All right, so yesterday I was a little conflicted as to whether I should switch meetings, got some great feedback which I really appreciated- went back to this awesome beginner's meeting last night and spilled my guts. Owned up to my relapse, the reason that I thought I had relapsed, the fact that I feel as though now I have hit my personal bottom. In the past, perhaps the suggestion from another was what brought me to AA, this time I feel as though it is my own personal realization that if I'm up against a stint in rehab, then *I* know it's time to be in AA. For me. I talked about going to grief counseling, and about how I admired people who could get through devastating losses without picking up & how I hoped to get there.
Anyway, there's this new guy in the group.

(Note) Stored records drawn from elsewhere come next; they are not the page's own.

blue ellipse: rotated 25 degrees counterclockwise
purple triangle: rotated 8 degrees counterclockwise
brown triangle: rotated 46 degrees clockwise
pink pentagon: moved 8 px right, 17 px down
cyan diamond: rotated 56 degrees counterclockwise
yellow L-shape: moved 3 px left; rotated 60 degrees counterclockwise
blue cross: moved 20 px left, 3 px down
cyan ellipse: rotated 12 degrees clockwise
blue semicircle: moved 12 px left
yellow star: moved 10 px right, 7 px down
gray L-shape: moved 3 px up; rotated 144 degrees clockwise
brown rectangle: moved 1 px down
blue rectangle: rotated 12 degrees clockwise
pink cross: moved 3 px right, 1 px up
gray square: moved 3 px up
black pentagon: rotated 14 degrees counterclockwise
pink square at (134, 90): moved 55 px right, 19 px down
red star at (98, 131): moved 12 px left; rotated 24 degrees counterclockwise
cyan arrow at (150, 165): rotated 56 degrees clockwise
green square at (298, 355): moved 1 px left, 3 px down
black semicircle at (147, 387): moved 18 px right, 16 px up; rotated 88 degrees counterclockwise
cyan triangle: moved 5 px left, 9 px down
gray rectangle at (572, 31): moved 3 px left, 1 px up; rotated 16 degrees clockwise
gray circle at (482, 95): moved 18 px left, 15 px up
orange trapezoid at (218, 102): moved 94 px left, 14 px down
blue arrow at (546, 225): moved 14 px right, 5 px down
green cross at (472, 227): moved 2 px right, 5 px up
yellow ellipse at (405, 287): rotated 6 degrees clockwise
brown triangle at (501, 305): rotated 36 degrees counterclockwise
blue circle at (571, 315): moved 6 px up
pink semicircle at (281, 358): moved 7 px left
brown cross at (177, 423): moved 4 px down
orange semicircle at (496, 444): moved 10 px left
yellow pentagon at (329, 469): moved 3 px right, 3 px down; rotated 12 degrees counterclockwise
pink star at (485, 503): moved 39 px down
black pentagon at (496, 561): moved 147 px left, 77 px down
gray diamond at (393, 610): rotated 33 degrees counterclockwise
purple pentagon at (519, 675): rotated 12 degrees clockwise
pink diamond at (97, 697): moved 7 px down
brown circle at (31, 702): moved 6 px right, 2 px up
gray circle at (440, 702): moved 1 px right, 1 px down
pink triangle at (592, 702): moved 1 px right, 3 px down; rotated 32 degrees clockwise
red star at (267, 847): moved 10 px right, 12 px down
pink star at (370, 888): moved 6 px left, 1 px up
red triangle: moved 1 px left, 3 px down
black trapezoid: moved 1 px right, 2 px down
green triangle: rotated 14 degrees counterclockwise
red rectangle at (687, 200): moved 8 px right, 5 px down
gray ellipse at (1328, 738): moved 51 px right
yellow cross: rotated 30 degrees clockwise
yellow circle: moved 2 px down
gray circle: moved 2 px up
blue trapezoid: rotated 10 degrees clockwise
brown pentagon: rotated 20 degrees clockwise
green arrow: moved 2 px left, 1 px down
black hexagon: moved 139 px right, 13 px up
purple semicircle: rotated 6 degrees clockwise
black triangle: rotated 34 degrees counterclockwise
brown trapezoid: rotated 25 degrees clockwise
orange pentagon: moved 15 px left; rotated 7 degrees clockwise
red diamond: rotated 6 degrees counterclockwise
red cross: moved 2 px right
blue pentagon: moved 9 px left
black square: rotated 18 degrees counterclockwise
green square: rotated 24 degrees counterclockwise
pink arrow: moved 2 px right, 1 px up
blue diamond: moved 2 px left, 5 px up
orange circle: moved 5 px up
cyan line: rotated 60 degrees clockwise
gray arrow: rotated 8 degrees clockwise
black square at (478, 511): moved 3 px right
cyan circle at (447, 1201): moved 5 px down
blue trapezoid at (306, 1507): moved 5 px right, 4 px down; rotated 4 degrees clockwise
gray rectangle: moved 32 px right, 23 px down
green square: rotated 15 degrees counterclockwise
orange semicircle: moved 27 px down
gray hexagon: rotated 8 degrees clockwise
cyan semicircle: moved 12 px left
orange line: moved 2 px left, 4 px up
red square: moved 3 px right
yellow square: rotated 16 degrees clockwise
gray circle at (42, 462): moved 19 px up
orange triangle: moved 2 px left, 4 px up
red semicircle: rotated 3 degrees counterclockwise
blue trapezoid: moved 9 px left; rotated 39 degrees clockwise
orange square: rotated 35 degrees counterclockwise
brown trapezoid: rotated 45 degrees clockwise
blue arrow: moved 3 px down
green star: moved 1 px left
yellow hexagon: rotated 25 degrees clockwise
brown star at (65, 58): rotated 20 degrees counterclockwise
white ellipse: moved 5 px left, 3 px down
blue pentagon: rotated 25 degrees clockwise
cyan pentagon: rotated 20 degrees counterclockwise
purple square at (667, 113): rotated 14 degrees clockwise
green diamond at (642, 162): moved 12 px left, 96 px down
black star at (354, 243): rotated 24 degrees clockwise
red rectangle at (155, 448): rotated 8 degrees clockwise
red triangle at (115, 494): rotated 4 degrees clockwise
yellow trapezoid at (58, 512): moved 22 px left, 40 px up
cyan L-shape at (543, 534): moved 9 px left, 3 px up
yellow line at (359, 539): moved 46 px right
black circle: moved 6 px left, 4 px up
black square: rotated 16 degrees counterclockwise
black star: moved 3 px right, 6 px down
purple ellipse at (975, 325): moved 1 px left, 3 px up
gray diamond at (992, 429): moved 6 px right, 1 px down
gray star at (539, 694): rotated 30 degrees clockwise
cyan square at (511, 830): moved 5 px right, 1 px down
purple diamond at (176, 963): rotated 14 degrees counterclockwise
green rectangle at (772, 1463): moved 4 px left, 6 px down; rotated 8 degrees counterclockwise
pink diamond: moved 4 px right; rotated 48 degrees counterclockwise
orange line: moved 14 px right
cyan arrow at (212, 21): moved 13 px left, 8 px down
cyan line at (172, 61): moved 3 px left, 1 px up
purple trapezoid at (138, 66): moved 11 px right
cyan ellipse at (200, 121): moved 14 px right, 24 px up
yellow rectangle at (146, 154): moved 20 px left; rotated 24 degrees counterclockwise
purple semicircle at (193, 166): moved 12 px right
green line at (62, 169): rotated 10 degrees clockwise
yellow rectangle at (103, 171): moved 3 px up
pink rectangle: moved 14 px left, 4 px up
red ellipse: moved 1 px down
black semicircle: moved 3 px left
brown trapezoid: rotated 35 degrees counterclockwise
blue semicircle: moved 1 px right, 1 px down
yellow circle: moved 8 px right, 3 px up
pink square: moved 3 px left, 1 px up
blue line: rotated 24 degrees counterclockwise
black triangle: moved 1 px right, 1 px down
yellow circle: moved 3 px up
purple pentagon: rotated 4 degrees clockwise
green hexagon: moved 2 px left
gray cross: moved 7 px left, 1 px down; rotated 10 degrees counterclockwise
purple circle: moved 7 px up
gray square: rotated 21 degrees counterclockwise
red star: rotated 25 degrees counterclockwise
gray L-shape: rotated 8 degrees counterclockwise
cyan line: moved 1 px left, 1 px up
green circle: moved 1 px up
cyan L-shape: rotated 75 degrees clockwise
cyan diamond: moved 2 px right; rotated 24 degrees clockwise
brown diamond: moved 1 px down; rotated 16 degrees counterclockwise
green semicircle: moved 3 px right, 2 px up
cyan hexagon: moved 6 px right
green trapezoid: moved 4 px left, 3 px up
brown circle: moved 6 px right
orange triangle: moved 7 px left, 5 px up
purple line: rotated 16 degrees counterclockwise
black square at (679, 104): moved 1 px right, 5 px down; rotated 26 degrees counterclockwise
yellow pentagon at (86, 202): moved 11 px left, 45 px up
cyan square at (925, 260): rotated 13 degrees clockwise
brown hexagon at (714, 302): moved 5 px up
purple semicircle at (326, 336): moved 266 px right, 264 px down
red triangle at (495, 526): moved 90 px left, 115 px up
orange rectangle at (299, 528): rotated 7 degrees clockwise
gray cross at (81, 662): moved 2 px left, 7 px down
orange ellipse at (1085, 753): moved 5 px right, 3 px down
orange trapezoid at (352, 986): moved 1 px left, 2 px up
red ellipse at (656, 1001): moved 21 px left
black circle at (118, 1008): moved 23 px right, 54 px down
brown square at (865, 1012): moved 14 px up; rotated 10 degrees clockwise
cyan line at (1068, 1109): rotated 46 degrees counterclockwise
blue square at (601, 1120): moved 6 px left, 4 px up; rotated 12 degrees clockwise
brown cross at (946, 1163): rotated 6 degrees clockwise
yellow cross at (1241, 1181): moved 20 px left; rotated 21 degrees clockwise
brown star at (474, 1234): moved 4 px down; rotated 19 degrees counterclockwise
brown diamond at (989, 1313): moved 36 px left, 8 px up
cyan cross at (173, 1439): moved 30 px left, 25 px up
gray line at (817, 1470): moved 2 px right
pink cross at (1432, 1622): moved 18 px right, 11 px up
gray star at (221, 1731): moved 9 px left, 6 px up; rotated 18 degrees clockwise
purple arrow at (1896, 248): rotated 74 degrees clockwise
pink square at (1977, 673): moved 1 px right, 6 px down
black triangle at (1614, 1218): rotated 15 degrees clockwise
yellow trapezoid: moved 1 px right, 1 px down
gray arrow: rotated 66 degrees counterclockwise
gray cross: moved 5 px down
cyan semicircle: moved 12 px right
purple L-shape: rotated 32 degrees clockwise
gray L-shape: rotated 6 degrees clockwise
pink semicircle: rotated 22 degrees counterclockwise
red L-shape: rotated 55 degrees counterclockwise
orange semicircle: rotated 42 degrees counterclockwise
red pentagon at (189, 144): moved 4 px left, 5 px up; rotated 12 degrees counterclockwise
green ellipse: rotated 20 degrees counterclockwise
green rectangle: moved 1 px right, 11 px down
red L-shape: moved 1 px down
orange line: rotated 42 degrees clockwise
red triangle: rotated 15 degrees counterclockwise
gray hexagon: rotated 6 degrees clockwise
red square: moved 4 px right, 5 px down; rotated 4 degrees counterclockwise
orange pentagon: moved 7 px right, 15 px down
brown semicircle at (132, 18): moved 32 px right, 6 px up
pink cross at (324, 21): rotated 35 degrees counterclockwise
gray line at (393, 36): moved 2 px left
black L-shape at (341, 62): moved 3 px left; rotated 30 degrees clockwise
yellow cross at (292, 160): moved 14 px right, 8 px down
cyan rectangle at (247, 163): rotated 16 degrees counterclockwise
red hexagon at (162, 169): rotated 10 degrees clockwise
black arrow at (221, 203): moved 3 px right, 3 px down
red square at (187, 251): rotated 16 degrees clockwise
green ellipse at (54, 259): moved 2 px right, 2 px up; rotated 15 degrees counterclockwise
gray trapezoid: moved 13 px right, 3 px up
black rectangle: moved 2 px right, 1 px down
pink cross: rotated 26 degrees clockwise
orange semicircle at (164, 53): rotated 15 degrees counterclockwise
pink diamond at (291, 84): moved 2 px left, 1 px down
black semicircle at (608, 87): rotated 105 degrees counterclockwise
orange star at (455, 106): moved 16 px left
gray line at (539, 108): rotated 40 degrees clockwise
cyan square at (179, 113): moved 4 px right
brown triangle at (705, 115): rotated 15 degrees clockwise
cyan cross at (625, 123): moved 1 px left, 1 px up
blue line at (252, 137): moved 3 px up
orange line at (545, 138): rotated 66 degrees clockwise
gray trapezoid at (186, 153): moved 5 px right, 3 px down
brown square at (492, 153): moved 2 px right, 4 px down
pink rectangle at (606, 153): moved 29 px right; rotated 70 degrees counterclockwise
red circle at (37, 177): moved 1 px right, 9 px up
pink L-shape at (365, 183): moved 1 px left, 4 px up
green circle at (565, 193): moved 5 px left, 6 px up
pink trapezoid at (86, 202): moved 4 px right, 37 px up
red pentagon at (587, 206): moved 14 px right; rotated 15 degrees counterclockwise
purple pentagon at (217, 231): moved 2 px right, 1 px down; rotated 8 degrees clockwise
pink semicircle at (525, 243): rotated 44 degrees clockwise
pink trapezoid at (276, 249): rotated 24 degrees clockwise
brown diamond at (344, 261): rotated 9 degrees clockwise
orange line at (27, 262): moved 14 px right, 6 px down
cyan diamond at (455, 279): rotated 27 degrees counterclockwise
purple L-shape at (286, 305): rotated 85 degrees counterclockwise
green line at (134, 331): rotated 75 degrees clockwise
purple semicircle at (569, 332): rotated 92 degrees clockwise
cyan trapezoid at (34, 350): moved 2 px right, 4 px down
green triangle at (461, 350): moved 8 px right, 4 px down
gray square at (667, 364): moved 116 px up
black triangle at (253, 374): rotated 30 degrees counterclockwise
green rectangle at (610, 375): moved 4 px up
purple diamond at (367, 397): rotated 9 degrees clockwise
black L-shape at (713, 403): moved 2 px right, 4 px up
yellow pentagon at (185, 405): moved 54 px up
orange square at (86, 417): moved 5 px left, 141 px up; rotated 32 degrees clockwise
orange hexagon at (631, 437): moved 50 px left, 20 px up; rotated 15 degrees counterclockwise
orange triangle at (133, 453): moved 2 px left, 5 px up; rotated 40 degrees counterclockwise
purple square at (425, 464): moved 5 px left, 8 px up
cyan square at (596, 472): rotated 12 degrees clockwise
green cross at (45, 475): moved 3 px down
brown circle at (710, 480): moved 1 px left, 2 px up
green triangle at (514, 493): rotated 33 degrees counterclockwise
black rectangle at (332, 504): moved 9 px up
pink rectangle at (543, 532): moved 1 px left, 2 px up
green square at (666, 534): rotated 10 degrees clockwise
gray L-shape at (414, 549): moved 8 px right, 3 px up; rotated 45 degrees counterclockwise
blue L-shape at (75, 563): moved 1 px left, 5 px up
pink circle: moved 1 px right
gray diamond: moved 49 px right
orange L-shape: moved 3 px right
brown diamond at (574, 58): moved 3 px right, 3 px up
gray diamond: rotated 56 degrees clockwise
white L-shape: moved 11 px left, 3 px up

Actually he's not part of the group. Last night was his first time at the meeting, and he shared after I did. Hmm.. actually sharing is not what he did. He TALKED directly to me. And talked down to me, reminded me that getting through a death or a loss of any kind is "so much better" sober and that I need to keep that in mind.
I was flabbergasted. In all the meetings I've gone to this is the first time this has happened & the meeting chair did nothing to stop it. Unreal. I felt like yelling at him. "YEAH, NO S**T this would be easier if I were sober, why the F do you think I have my butt in this chair tonight??" I really felt awful. My alcoholic mind did not know what to say, or how to set any boundaries. I don't even know if it was my place to do that, so I just said nothing... and actually he continued his little crosstalking thing to a few of the other people who had just shared.
You got first hand experience yesterday that some are sicker than others.
I am so proud of your reaction, although you were angered by it, you said nothing. It takes some of us a long time to accomplish that.
There is a saying in AA that I really like and you exemplified it.
"I don't have to join into every argument I am invited to"
Doing what the other fellow did is Judging and we have another saying
"Those that judge don't matter and those that matter don't judge"
None of us has any control over other people, but we can choose our reaction. In order to lose my anger toward someone I have been taught to pray for them. I don't mean pray that God make that SOB a nice guy, what I mean is pray simply that he or she be given all the blessings and gifts that I would like. By doing this our resentments fade away. You can evan be silently praying for him as he is talking down to you. Try it next time and let me know how it works for you.
Larry, ------------------ Resentment is like taking poison and waiting for the other person to die.
-- Edited by Larry_H on Thursday 15th of April 2010 12:50:11 PM
Crosstalk drives me NUTS. It was happening at a meeting this morning and I found myself just feeling really weird and unsafe. Of course I was... there was a lack of healthy boundaries there and it felt like my dysfunctional family!
So I went to part of another meeting directly afterward before reporting for work, and it helped me shake it off. I got to hear a couple of great recovery stories and remember why I am there.
M
__________________
"I answer to two people, myself and God... and I don't give a s#*% what anyone else thinks of me."-- Cher
you did say it was a beginners meeting. So, Im sure he didn't know what he was doing was very rude.......Maybe a reminder after the meeting would help him in the future. I do wonder tho what the chair person was thinking?????
Hi, As painful as it felt, Many, many times in my recovery people in meetings stepped all over me. I once heard " a strong illness needs strong medicine". At the time I could not FEEL I was getting something that would help me grow. All I could feel was my own self hatred. Looking back it was easier to blame the person who hurt my feelings than look at the fact what the person said was truth, which hurt. I slowly learned the strange gift in those experiences. Today i am grateful for those teachers. I am not as fragile as I want to think I am. I am a recovering alcoholic, and I still need honesty. Much hope to you in your journey. Toad
If it was me...I'd forgive him and let it go. Of course that's not my natural first instinct. My first impulse would be to congratulate him for Master Alkie of The F**kin' Year, give him a napkin with a blue ribbon drawn on it and ask him if he would be my Grand-Sponsor and personal savior.
We can't carry grudges. They fit perfectly into a flask.
You're doing fine. We must become creatures of peace, acceptance and grace in order to stay sober and happy.
I dunna, water dude...I kinda REALLY LIKE the congratulations/blue ribbon/grand savior thing!!!!!!!!!! LMAO
For me, sometimes forgiveness of these fools is highly overrated, and I am better off calling a spade a spade, scraping my shoe, and moving on. As in away from the source of the crud-ola that is disrupting my serenity. I don't buy it that it is always a flaw in me if something someone else says/does provokes discomfort in me. Sometimes it REALLY IS the other person's poison! If a dog bites me and I hurt, believe me, it is NOT a reflection of my "spiritual condition". It's a damn dog bite and it hurts! So I avoid the dog. (This assumes that it is not My dog and I am responsible for training it, of course.)